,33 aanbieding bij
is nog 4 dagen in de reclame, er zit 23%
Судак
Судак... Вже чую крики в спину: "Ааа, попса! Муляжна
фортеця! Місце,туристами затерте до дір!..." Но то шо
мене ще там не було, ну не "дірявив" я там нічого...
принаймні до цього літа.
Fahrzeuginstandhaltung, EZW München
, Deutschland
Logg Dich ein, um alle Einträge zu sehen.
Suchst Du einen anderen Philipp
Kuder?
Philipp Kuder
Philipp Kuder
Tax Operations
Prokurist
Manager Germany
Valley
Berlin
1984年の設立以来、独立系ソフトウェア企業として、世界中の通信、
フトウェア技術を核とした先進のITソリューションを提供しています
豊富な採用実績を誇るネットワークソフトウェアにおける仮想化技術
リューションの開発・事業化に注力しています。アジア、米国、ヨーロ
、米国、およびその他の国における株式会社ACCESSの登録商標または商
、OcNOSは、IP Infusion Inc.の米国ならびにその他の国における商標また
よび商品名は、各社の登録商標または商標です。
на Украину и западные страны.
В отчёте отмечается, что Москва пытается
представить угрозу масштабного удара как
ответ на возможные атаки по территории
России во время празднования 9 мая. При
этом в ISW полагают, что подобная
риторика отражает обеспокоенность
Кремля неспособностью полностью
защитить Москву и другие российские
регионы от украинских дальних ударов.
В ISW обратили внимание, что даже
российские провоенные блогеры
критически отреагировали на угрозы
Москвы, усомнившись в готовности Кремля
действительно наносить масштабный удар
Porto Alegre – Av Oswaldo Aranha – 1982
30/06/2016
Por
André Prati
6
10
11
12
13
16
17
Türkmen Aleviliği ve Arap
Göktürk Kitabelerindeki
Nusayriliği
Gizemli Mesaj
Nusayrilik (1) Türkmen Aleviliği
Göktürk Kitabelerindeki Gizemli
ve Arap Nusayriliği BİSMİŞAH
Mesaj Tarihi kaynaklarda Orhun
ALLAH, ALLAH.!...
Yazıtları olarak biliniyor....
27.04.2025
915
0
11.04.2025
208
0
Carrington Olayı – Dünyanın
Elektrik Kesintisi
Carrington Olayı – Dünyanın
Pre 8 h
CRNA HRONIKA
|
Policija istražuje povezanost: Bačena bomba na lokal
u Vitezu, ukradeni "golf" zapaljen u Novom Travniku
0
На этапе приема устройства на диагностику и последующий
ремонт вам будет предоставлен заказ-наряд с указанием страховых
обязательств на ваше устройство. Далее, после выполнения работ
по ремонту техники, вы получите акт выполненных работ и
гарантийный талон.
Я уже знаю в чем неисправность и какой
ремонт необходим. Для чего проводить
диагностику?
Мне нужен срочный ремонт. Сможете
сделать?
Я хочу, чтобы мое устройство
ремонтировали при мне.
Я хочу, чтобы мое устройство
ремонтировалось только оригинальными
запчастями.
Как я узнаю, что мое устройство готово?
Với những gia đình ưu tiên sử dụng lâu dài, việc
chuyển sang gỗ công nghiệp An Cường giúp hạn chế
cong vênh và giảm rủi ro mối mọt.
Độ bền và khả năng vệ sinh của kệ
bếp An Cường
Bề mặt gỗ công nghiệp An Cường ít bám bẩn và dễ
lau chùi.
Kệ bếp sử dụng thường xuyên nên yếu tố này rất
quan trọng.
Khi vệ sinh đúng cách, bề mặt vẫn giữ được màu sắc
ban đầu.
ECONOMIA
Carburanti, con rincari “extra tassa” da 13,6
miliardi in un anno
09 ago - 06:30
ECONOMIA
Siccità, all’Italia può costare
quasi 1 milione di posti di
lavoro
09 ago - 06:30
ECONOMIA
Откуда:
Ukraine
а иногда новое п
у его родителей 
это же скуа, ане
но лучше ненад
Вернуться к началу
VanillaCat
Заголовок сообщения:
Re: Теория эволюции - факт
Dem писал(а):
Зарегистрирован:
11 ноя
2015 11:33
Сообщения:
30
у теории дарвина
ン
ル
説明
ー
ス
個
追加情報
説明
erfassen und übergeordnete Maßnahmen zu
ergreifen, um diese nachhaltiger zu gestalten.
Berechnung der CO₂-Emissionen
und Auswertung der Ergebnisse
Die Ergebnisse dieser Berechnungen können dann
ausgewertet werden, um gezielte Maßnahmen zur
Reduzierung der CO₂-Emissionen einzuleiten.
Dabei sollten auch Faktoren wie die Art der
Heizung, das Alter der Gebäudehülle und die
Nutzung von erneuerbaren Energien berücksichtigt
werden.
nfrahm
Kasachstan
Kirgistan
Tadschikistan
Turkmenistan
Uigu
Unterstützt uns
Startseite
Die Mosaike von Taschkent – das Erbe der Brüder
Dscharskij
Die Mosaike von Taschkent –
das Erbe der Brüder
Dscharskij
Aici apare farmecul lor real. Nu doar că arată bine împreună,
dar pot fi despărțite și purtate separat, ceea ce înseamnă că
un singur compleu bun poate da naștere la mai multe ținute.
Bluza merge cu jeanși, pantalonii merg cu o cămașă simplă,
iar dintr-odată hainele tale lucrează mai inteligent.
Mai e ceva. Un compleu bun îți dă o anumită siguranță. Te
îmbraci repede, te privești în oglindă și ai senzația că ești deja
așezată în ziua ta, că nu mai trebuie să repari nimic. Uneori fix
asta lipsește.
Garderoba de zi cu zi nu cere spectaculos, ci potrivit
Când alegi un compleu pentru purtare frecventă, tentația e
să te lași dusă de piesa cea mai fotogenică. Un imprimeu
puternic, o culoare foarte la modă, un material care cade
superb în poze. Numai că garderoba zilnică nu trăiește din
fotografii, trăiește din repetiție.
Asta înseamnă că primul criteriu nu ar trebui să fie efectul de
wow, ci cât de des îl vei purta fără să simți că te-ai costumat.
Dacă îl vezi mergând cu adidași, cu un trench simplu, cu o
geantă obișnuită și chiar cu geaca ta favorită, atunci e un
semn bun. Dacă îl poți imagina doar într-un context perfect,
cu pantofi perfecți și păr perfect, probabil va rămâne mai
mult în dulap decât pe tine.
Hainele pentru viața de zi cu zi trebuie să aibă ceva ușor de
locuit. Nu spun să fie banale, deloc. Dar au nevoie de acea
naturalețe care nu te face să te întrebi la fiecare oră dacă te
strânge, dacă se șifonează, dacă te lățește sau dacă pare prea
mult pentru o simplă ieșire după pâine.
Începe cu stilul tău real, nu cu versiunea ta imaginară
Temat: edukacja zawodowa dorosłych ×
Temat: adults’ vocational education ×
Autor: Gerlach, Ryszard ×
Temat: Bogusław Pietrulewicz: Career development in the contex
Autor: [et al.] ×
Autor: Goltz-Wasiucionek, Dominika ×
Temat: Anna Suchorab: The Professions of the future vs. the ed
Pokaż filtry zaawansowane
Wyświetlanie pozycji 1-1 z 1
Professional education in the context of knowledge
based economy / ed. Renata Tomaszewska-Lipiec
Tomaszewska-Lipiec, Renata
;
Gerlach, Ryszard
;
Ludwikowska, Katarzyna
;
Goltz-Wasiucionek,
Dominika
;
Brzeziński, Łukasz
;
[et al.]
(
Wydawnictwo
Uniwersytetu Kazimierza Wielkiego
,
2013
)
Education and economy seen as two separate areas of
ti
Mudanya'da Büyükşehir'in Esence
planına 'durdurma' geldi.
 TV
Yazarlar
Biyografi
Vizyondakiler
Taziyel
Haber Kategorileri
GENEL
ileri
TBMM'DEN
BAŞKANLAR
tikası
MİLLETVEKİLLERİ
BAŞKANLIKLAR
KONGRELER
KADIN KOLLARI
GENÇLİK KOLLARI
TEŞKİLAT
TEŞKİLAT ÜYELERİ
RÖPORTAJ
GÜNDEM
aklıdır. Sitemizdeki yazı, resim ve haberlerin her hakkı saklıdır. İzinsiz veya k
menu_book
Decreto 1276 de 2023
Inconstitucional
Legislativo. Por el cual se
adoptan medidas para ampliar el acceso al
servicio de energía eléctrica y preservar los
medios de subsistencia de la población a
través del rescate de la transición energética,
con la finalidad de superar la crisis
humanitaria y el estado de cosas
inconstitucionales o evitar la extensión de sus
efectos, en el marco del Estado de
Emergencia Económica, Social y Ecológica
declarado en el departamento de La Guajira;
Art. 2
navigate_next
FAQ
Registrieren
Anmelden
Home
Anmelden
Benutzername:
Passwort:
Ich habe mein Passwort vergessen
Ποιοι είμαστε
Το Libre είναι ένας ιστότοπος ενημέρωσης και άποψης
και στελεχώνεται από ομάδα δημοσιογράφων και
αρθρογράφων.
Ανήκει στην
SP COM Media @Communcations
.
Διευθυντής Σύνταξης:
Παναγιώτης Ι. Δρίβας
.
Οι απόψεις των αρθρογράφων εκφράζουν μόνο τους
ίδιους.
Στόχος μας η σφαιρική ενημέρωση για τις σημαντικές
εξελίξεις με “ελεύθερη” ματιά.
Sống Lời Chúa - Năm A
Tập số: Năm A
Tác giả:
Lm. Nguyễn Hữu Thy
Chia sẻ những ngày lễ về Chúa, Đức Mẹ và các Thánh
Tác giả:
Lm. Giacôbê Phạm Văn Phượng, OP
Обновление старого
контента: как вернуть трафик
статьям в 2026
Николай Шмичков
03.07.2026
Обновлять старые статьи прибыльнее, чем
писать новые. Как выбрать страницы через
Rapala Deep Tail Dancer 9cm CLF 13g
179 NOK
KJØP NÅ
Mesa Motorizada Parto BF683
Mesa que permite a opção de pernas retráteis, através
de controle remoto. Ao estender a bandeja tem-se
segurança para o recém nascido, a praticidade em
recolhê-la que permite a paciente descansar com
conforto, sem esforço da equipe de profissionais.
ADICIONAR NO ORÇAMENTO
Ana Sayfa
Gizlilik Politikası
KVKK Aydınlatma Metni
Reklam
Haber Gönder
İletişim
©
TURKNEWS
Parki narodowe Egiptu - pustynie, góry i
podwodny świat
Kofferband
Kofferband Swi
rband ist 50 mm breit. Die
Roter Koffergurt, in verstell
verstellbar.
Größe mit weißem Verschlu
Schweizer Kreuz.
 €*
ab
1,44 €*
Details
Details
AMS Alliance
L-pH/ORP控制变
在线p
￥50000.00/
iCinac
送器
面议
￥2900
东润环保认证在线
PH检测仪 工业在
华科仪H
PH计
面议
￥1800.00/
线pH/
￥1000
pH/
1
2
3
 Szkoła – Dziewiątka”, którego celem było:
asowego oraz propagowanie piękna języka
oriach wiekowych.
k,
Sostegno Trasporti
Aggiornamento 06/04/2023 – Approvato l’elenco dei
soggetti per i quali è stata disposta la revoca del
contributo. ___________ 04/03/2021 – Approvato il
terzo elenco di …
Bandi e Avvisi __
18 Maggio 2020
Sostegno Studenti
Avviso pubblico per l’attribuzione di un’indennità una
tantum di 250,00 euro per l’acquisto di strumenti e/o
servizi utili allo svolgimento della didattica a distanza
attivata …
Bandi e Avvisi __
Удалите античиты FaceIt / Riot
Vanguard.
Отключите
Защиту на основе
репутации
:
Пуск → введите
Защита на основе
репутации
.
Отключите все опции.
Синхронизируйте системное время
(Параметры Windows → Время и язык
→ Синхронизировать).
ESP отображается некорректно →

----

**PROBLEM TO SOLVE:** Both the line containing "1984年の設立以来、独立系ソフトウェア企業として、世界中の通信、" and the line containing "В отчёте отмечается, что Москва пытается" belong in the answer. Print them and every line above that falls between them exactly, and no others.

**SOLUTION BELOW:**
1984年の設立以来、独立系ソフトウェア企業として、世界中の通信、
フトウェア技術を核とした先進のITソリューションを提供しています
豊富な採用実績を誇るネットワークソフトウェアにおける仮想化技術
リューションの開発・事業化に注力しています。アジア、米国、ヨーロ
、米国、およびその他の国における株式会社ACCESSの登録商標または商
、OcNOSは、IP Infusion Inc.の米国ならびにその他の国における商標また
よび商品名は、各社の登録商標または商標です。
на Украину и западные страны.
В отчёте отмечается, что Москва пытается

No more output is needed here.